Several unresolved questions regarding the pathogenesis and treatment of hyperosmolar hyperglycemic state in adults and children need to be addressed in prospective clinical trials. The frequency and pathogenesis of cerebral edema in adults and children with hyperosmolar hyperglycemic state needs to be determined in well-designed prospective studies. Similarly, prospective studies are needed to settle the long-term controversy regarding the use of anticoagulant therapy in patients with hyperglycemic crises. Several case reports have indicated an increased risk of thrombosis, which is greater in hyperosmolar hyperglycemic state than in ketoacidosis ¹⁷⁾. Severe dehydration and hypertonicity may result in osmotic disruption of endothelial cells, leading to a release of tissue thromboplastins and elevated vasopressin caused by the fluid status, which may contribute to enhanced coagulation ¹⁸⁾. However, uncomplicated diabetes has never been shown to be an independent risk factor for venous thromboembolism ¹⁹⁾. In a retrospective review of 426,831 cases of venous thromboembolism, the overall incidence among patients with hyperosmolarity was 1.7%, which is only modestly lower than the incidence in patients undergoing orthopedic surgery ²⁰⁾. The risk benefit of anticoagulation therapy in patients with hyperosmolar hyperglycemic state and DKA has not been evaluated prospectively.
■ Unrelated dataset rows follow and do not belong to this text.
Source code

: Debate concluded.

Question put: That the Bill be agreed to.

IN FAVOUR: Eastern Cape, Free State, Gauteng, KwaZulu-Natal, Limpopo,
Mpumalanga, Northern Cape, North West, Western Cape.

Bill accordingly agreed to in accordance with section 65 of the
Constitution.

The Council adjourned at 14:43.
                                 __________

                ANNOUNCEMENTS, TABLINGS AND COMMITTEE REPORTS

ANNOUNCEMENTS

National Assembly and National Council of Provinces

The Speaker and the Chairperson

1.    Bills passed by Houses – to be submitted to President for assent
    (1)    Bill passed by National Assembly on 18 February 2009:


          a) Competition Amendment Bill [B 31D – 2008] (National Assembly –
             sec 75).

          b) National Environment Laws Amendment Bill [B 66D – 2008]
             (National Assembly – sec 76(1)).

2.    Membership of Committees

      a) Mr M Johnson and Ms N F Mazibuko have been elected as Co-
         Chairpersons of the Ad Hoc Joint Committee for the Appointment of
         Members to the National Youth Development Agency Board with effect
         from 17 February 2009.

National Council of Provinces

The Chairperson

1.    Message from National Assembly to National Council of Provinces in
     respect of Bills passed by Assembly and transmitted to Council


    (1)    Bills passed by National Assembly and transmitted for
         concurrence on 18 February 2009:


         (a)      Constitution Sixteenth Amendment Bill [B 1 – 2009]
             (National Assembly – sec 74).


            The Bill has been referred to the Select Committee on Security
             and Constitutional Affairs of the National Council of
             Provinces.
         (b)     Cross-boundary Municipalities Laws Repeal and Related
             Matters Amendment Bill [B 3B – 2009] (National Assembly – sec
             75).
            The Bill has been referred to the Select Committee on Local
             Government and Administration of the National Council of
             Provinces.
The most recent American Diabetes Association Position Statement on the management of hyperglycemic crises in adult patients proposed a single treatment algorithm for the management of DKA and hyperosmolar hyperglycemic state. Low-dose insulin infusion protocols for treating DKA appear to be effective, but the mortality rate is about 10 times higher in hyperosmolar hyperglycemic state patients than in DKA patients ²¹⁾. Thus, prospective studies are needed to determine effective and safe insulin and hydration strategies, as well as to determine glucose targets during intravenous insulin infusion and during the transition to subcutaneous insulin therapy in patients with hyperosmolar hyperglycemic state.